Date: August 2022
Conference: European Conference on Eye MovementsAffiliation: iMotions
Authors: Divya Seernani, Amandine Grappe, Andrew Korepanov, Kåre Jensen, Kerstin Wolf, Jessica M. Wilson, Nadia Pedersen
Abstract
The iMotions webcam based eye tracking (WebET), combined with the hidden markov models (HMM) for fixations classification is a potential tool for applied human behaviour research and teaching eye-tracking to larger cohorts. The present study explores the feasibility of carrying out large scale, replicable research projects. To verify how relevant the iMotions WebET can be to applied research and teaching, a part of the Yarbus (1967) study was replicated with N=10 participants.
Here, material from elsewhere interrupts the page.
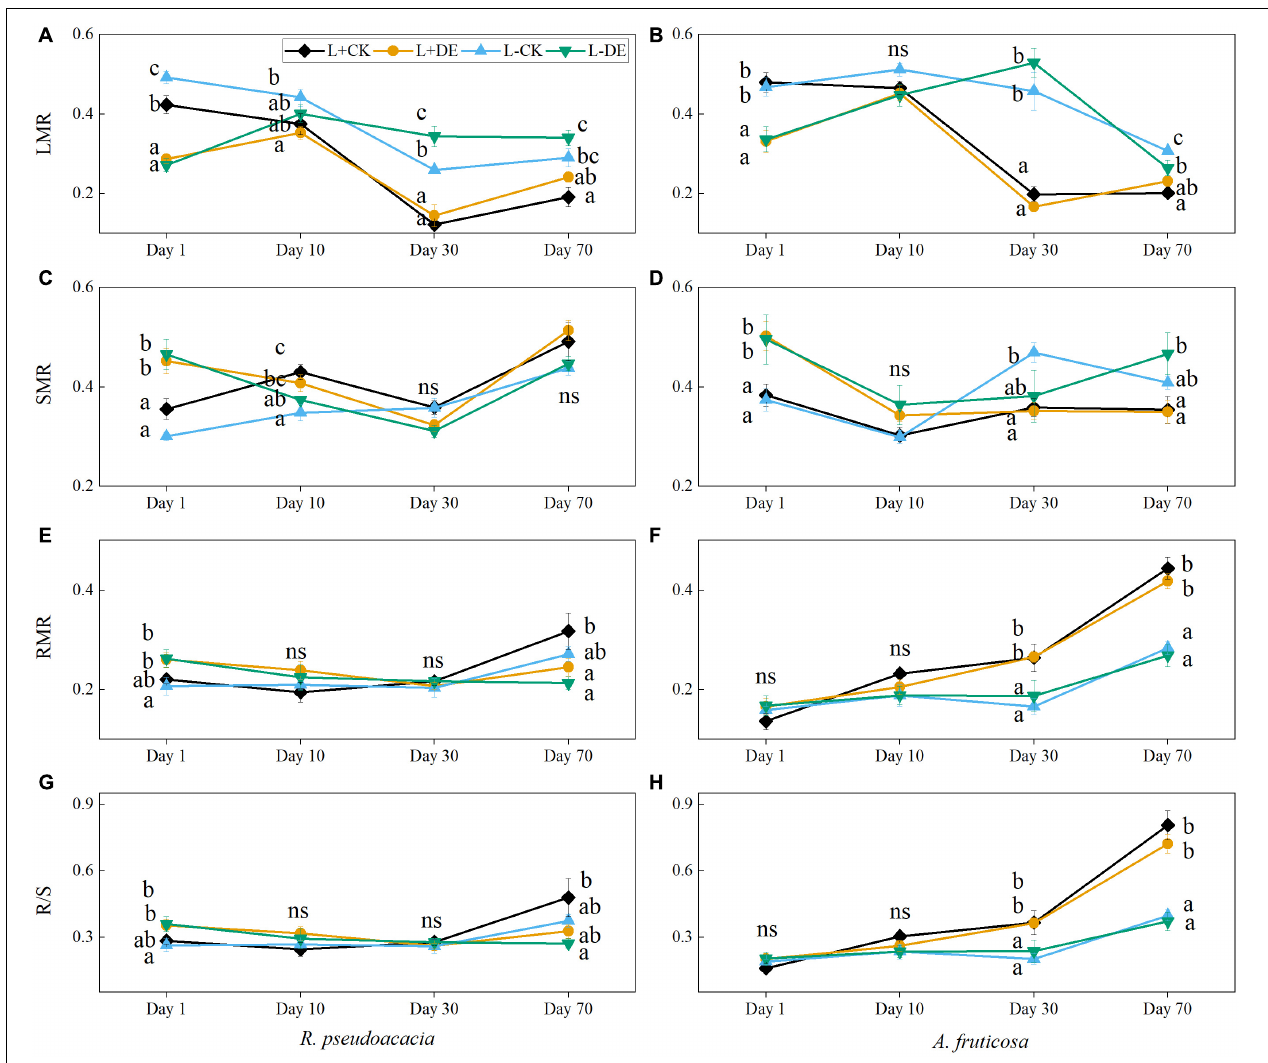
FIGURE 2 | Seedling biomass partitioning parameters of R. pseudoacacia (A,C,E,G) and A. fruticosa (B,D,F,H) under different light and defoliation treatments. The values are shown as mean ± SE ( n = 4). Different letters indicate significant differences among different treatments in each sampling according to Duncan’s test ( p < 0.05). L + CK, high light condition with no defoliation; L + DE, high light condition treatment with defoliation; L − CK, low light condition with no defoliation; L − DE, low light condition with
In an online study, participants were shown ‘The Unexpected Visitor’ in four conditions in a repeated measures design, each one asking a different question of the participants. Individual scanpaths and aggregated heatmaps were used for exploratory analysis. As in the seminal work by Yarbus, the present study asked if WebET can be used to distinguish where people look based on the question asked. Areas of interest (AOIs) were marked and calculated in iMotions to understand best practices for quantifying data from webET. Results show that even with a small sample size, the iMotions WebET combined with the HMM fixation classification can accurately distinguish between scanpaths of different conditions. Larger, well-placed AOIs can give eye-tracking insights helpful in understanding top-down cognitive processing of participants in the present study.